Irene Andessner ist eine Künstlerin mit österreichischen Wurzeln, geboren in Salzburg, lebt und arbeitet sie in Wien. Als Meisterschülerin von Arnulf Rainer begann sie ihre künstlerische Laufbahn mit Malerei. Immer schon war es das Selbstportrait, was ihr die Möglichkeit bot, in die unterschiedlichsten historischen Persönlichkeiten einzutauchen. Das Medium der Fotografie schließlich erweiterte dieses Rollenspiel. Sie arbeitet dabei wie eine Regisseurin mit einem Team, von Bühnenbildnerinnen, Kostümbildnerinnen, Maskenbildnerinnen bis zum Dramaturgen.

Irene Andessner vertritt in der Hamburger Ausstellung vor allem die weibliche Position der Menschheitsfamilie. Ausgesucht haben wir Arbeiten aus der Serie „Ursula K.“, in der sie den Alltag in der Rolle einer real existierenden Frau inszeniert.

Volker Hildebrandt war es, der mir Irene Andessner seinerzeit in den 1990ern vorstellte. Ich leitete damals eine Galerie in Köln und Volker schaffte es auf Anhieb in das Galerie Programm der damaligen Galerie LUTZ TEUTLOFF MODERN ART in der St.
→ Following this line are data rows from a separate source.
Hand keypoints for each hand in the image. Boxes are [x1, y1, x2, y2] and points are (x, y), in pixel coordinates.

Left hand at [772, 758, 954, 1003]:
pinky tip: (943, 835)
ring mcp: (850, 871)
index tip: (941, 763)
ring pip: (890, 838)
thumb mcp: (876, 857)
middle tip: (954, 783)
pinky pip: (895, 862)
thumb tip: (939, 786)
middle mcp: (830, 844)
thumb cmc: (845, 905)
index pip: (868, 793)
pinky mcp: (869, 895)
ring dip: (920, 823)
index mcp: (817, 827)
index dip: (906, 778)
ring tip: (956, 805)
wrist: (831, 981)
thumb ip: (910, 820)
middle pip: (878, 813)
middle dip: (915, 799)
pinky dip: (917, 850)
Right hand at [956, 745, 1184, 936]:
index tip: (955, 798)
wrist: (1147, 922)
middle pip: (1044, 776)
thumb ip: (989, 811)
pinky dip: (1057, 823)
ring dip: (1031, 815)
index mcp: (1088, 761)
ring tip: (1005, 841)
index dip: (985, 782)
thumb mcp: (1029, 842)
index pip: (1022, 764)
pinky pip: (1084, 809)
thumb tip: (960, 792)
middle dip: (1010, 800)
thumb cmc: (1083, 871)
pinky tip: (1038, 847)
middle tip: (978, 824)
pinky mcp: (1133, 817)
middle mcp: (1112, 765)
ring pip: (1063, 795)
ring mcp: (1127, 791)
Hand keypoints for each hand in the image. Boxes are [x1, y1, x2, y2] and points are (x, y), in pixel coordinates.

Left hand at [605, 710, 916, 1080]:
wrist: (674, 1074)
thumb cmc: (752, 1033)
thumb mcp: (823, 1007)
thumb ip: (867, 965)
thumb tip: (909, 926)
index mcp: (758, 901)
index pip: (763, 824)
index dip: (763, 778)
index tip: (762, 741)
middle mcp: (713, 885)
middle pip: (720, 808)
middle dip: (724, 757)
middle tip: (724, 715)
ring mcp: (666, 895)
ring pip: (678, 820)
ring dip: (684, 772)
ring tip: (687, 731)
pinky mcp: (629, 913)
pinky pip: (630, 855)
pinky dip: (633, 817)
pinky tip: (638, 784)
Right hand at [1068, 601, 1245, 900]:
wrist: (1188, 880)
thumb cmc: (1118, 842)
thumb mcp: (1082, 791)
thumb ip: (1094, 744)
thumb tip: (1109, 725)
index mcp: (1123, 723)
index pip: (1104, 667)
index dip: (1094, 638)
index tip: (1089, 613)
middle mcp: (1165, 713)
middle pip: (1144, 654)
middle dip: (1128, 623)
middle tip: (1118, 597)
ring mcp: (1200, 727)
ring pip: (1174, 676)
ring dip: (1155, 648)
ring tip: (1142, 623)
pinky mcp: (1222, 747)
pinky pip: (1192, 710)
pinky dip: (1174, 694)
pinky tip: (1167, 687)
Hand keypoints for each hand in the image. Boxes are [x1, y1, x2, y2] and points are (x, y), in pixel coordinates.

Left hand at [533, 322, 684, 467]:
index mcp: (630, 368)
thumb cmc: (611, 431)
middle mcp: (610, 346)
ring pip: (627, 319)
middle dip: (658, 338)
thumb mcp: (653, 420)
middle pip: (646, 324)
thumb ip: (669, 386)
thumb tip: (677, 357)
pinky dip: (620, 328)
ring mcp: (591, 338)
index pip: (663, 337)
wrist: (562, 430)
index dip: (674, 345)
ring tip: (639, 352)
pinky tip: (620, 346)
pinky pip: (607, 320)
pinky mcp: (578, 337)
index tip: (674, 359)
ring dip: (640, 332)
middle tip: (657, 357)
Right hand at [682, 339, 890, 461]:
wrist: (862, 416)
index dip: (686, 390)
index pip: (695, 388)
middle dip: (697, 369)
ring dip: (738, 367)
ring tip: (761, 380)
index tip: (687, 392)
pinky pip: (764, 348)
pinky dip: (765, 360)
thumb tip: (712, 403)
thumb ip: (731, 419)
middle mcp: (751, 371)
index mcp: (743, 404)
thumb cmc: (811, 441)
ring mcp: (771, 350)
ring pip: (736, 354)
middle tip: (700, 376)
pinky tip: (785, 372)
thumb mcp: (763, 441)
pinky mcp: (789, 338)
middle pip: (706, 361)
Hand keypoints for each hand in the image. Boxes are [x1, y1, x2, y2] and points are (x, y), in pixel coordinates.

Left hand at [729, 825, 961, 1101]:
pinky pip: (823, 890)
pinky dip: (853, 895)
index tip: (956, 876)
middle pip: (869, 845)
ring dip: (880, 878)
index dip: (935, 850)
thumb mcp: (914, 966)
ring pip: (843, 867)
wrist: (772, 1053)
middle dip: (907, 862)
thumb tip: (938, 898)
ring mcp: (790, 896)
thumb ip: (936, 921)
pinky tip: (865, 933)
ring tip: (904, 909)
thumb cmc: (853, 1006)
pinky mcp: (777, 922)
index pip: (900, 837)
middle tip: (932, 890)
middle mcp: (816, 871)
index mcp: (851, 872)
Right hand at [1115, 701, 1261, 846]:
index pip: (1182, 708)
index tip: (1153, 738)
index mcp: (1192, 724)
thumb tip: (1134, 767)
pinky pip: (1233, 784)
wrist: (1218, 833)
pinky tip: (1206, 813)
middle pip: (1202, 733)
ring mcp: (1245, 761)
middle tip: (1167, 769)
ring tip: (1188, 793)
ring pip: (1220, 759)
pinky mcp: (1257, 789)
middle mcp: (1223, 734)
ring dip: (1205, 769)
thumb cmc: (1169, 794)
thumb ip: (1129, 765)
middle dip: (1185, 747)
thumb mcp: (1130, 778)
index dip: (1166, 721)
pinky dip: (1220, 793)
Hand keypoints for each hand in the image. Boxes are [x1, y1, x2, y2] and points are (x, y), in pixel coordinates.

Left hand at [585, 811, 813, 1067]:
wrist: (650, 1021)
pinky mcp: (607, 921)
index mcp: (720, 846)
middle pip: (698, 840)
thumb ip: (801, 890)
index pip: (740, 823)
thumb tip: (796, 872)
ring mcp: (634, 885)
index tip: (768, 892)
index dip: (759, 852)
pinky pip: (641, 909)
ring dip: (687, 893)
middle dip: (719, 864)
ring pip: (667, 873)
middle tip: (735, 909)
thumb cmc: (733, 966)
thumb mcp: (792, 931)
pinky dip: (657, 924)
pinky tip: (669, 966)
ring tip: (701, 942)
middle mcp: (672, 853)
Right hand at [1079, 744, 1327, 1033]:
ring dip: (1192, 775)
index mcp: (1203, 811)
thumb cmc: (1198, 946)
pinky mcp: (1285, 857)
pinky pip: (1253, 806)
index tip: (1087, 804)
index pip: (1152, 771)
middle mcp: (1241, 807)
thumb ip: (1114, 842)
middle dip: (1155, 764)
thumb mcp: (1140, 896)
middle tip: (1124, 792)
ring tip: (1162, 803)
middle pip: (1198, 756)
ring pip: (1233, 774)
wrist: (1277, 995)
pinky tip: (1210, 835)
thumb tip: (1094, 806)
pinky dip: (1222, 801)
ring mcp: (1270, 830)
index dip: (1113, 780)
Apernstraße 26. Seine konzeptuelle Arbeitsweise umfasst nicht nur Malerei, sondern lebt auch von seinen scharfsinnigen sprachlichen Gedankenspielen und menschenverbindenden Mitmach-Konzepten, die sich mittlerweile auch global ausbreiten.

Für Hamburg habe ich mit Volker vier Arbeiten aus seiner Serie der berühmten „Filmküsse“ ausgesucht. Ob „Frühstück bei Tiffany“, „Titanic“ oder „ET“, allesamt Ikonen der Liebe. Es geht eigentlich immer um die Liebe, eine Liebe zwischen zwei Menschen, aber auch um die Liebe der gesamten globalen Menschheitsfamilie, denn wahrscheinlich ist es die einzige Chance für die Menschheit, auch in Zukunft zu überleben. Und so sind wir wieder bei THE FAMILY OF MAN.

Herbert Döring-Spengler schließlich ist der Dritte im Bunde. Er zeigt uns die Menschheitsfamilie aus der Sicht des Kindes. Seine Bilder spiegeln Erfahrungen, die er selbst gemacht hat als Kind, aufgewachsen in einem Internat. Die Kinderportraits nehmen direkten Bezug zu Edward Steichens Auswahl, u.a. von Dorothea Lange, der „Verlorenen Kinder“ in THE FAMILY OF MAN.

Sabine Weichel-Kickert und ich bei einem It’s a Dienstag vor Weihnachten.